Share via


Adding days to an iteration (sprint)

In Scrum you never extend a sprint. Read that again. Never. So why do some teams extend their sprint a few days sometimes?

I think the most common reason is there is some functionality that is almost done and it feels better delivering "in a few days" rather than "at end of next sprint". Might even be so that there is a dependency or hard date deadline that needs to be met. I think this usually is an invalid argument. I don't think Scrum says you're forbidden to deliver things to the customer in the middle of sprints. If you really need/want to deliver before the end of the next sprint, do the planning so that you deliver something after a few days in the new sprint instead of extending the sprint.

Another reason I've seen is that the team have miscalculated the number of working days they could have anticipated (holidays, team events) and some they couldn't anticipate (power outages). The reasoning here is that "planning was for X days and since we missed Y we should extend Y working days". At first glance I think this looks OK. The team is just trying to keep the sprint length consistent. But if you look deeper I think this is also wrong. The team is not looking at the root cause and learning from the failure (i.e. make sure to take holidays and team events into account). Also this is no different than if there is a flu going so that most of the team is sick a few days during a sprint.

Changing the end date for a sprint also introduces another problem. What the team has planned outside work. Personally I tend to plan things like dentist appointments and other meetings during the sprints since I'm more flexible during the sprint. It is my choice if I have to go out for a few hours during the day and I can decide myself to make up for that time in the morning or evening. But between sprints my working day is not that flexible since it typically involves a number of planning and retrospective meetings. Even when I have several days between sprints they tend to fill up quickly with all sorts of meetings. So when the end date changes it is a high probability that some plans I've made for the beginning of the next sprint need to be changed too since it is now in a day between sprints.
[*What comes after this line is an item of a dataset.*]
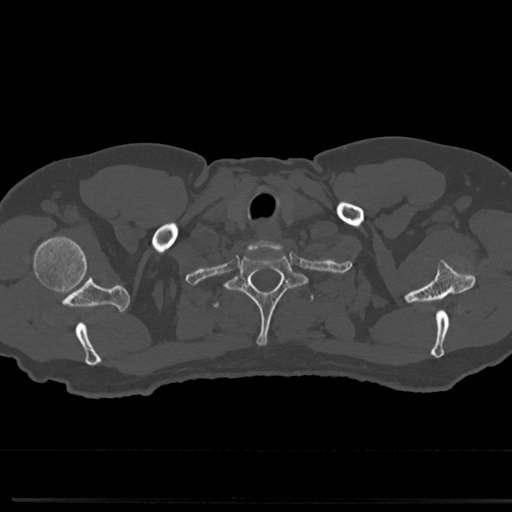
CT including the spine, one axial slice. Slice 674 of 817 in the series (ordered by position). Reconstruction kernel Br40s/3. 120 kVp. Bone window (W 1800 / L 400 HU). 0.5 mm slice thickness. 512 × 512 image matrix, field of view 355 × 355 mm. Patient: male, 61 years. From the clinical record (not read from this slice): primary cancer: prostate.
Structures marked on this image (semi-automatically segmented with operator editing):
- T1 vertebra: bounding box (x1, y1, x2, y2) in pixels: (232, 249, 301, 346)
- T2 vertebra: (212, 291, 315, 314)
So what if there is nothing outside work that needs to be rescheduled and adding another day to the sprint means the ability to deliver something much wanted to the customer. Isn't it worth it? Once? I think you should be pragmatic but in this case I think there are more pedagogic ways to handle this. Handle it as the failure it is, analyzing what went wrong and come up with a plan on how to avoid it next time. Then then take one or two days  just focusing on the thing that is so much wanted. This way you are less likely to just accept and forget the failure just because everyone agreed it was a good idea to extend the sprint. And if you find yourself often in this situation, sprints may not be suitable for you. Something like Kanban might be more appropriate for you.